Whitney's only known way of thanking anybody was to invite them to adjourn to the cafe, and accordingly we started across the hall, after he had gathered up his correspondence. The information had made more work that night impossible for him.

As we crossed from the writing-room, we saw Alfonso de Moche coming in from the street. He saw us and came over to speak. Was it a coincidence, or was it merely a blind? Was he the one who had got away and now calculated to come back and throw us off guard?

Whitney asked him where he had been, but he replied quickly that his mother had not been feeling very well after dinner and had gone to bed, while he strolled out and had dropped into a picture show. That, I felt, was at least clever. The intruder had been a man.
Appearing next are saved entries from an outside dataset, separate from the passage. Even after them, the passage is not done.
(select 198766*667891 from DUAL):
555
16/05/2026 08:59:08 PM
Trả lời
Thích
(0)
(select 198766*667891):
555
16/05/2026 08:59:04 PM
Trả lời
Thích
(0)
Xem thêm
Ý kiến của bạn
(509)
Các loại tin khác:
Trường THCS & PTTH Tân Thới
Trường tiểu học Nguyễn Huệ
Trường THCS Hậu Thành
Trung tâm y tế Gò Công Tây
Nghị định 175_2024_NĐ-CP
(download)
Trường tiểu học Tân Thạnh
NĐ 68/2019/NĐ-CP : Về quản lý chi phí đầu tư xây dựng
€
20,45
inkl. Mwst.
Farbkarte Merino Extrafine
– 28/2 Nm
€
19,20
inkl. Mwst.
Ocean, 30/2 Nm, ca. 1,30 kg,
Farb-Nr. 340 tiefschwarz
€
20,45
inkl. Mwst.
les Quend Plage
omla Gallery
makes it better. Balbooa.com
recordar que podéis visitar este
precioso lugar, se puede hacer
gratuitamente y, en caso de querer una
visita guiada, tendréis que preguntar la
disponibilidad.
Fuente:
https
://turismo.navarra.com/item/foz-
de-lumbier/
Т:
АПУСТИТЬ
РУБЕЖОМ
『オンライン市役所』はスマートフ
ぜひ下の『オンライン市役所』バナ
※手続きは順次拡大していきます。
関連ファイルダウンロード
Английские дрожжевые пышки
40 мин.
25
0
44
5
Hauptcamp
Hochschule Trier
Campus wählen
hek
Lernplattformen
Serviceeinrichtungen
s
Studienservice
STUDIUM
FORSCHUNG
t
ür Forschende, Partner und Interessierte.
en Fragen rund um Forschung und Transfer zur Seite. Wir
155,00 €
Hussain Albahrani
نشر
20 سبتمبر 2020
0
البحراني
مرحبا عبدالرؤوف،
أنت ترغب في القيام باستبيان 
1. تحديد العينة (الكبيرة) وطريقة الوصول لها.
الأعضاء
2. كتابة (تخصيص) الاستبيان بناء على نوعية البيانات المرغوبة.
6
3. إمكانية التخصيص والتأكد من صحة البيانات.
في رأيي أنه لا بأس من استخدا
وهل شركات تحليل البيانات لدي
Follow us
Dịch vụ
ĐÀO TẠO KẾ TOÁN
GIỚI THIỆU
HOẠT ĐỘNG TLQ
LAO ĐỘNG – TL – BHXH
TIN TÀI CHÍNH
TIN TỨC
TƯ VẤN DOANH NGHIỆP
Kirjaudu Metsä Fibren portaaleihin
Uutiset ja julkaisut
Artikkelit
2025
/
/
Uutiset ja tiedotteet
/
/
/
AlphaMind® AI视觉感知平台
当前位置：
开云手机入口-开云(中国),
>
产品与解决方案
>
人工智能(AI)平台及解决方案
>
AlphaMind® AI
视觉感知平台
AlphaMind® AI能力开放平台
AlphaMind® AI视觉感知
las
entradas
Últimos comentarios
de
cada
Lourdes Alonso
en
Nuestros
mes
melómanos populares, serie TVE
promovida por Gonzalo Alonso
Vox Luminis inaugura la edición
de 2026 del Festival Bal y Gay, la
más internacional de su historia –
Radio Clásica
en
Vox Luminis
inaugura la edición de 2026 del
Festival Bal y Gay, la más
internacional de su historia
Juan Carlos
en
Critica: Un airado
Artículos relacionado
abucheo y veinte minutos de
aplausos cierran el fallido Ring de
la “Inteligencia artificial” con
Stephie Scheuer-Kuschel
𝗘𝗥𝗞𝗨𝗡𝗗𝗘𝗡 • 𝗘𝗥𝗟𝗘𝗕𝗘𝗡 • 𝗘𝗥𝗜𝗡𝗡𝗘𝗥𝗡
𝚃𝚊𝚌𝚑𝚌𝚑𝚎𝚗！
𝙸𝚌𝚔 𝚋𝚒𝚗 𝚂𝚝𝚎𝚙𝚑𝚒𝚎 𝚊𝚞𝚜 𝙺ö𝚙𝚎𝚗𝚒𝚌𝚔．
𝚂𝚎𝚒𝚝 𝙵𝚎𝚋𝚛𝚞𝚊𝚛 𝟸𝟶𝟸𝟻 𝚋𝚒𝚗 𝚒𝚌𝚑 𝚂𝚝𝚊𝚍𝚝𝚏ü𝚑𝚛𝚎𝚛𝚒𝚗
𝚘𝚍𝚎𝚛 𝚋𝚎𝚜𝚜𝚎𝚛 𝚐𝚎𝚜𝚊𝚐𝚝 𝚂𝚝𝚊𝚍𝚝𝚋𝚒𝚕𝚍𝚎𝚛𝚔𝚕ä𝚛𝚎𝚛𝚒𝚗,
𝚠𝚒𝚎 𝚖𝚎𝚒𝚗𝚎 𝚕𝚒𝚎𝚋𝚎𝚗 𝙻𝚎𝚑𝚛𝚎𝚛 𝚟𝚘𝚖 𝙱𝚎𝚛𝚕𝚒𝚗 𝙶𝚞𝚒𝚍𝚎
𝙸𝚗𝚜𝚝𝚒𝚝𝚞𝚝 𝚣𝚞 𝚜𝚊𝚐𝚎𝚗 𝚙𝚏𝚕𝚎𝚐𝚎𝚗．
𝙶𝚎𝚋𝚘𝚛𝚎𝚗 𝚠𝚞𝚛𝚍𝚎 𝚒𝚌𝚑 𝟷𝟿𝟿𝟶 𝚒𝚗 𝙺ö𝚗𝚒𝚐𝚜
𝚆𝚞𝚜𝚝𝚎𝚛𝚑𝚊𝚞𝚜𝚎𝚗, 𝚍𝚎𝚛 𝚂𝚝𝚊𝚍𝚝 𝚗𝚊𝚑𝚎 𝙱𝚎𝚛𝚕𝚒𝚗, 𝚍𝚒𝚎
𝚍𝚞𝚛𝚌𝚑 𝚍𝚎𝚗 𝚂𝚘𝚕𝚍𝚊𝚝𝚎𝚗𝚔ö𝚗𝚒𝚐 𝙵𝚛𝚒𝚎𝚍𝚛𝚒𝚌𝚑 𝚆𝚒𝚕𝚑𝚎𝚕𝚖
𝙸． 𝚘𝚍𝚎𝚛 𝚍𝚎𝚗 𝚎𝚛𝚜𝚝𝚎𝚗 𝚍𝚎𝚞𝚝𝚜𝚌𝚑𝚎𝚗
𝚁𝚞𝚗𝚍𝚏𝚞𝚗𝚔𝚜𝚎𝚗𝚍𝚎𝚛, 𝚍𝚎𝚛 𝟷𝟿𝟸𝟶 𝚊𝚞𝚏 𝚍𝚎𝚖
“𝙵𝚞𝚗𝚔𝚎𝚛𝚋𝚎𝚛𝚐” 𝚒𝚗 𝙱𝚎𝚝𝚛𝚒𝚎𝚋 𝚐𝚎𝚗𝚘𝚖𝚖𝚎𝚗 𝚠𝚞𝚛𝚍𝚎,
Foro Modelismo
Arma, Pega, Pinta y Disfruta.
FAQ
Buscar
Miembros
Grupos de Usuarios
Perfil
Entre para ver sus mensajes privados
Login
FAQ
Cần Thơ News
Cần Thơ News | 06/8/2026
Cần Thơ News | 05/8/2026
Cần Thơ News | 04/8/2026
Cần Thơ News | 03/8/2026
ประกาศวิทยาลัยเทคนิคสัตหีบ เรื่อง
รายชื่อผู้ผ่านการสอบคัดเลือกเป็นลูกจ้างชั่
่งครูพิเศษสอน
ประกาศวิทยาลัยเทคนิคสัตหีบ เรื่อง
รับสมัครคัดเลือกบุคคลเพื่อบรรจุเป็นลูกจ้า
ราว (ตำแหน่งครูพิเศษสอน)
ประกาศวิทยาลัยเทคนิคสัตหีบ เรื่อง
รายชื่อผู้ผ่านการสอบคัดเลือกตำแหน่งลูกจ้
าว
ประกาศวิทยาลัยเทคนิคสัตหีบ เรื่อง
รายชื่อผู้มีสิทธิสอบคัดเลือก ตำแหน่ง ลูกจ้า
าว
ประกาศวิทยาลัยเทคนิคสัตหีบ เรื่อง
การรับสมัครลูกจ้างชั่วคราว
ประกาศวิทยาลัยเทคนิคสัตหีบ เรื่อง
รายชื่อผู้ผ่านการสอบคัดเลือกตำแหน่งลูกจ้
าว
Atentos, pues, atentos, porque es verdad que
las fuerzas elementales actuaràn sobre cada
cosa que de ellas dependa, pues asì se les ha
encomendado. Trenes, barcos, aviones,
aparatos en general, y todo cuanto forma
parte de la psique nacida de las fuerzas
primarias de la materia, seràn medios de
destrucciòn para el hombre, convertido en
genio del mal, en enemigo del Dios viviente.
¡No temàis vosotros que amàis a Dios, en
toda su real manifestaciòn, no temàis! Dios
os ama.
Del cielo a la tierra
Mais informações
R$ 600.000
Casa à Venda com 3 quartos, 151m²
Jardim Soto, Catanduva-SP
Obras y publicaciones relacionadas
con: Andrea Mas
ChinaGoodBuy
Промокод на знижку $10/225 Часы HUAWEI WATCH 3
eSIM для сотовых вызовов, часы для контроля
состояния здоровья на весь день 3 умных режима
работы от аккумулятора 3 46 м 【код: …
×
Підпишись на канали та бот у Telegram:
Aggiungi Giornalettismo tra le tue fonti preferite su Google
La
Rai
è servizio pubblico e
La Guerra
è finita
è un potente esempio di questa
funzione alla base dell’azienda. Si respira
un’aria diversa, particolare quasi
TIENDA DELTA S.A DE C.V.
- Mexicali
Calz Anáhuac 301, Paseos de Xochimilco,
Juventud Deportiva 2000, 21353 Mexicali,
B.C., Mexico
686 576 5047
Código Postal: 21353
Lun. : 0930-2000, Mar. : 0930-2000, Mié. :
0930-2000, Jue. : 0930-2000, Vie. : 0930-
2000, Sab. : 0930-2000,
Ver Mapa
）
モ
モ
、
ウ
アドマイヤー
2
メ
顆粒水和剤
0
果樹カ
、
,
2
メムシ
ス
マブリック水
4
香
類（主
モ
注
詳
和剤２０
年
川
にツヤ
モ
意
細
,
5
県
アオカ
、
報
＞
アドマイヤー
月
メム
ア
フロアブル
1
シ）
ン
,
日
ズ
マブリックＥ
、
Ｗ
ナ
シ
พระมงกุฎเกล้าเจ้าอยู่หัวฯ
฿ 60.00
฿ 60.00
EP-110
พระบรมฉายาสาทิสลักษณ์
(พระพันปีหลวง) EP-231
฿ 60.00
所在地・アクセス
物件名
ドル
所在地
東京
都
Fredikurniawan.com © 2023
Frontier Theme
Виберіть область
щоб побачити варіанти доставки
De Moche excused himself, and we continued our walk to the cafe, where
Whitney restored his shattered peace of mind somewhat.

"What's the result of your detective work on Norton?" ventured Kennedy at last, seeing that Whitney was in a more expansive frame of mind, and taking a chance.

"Oh," returned Whitney, "he's scared, all right. Why, he has been hanging around this hotel—watching me. He thinks I don't know it, I suppose, but I do."

Kennedy and I exchanged glances.

"But he's slippery," went on Whitney. "He knows that he is being shadowed and the men tell me that they lose him, now and then. To tell the truth I don't trust most of these private detectives. I think their little tissue paper reports are half-faked, anyhow."

He seemed to want to say no more on the subject, from which I took it that he had discovered nothing of importance.

"One thing, though," he recollected, after a moment. "He has been going to see Inez Mendoza, they tell me."